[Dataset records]
"""

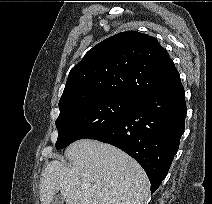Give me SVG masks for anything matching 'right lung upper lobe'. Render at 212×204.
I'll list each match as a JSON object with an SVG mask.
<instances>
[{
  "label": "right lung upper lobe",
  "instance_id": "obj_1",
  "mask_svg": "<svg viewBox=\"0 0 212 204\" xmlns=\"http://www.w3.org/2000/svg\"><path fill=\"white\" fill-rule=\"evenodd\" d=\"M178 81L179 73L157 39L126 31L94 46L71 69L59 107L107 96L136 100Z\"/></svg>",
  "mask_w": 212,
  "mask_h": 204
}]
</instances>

"""
"""

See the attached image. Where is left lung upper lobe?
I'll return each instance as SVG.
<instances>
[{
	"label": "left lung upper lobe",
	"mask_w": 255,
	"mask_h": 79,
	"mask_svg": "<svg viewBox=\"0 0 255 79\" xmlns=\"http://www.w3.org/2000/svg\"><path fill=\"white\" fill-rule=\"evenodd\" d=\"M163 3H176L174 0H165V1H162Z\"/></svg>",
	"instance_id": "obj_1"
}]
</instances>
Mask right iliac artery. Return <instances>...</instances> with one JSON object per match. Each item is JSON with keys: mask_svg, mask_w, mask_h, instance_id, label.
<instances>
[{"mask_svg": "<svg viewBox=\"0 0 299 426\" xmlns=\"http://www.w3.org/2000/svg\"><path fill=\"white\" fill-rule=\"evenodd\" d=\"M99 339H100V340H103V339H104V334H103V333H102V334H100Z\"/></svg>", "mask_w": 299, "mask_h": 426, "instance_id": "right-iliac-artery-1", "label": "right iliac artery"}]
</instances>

"""

* **Work to be completed**: Work out how many lines of the records above contain the string "JSON", counting only matches with the same capitalization. Reply with the number alone.

* **Completed task**: 2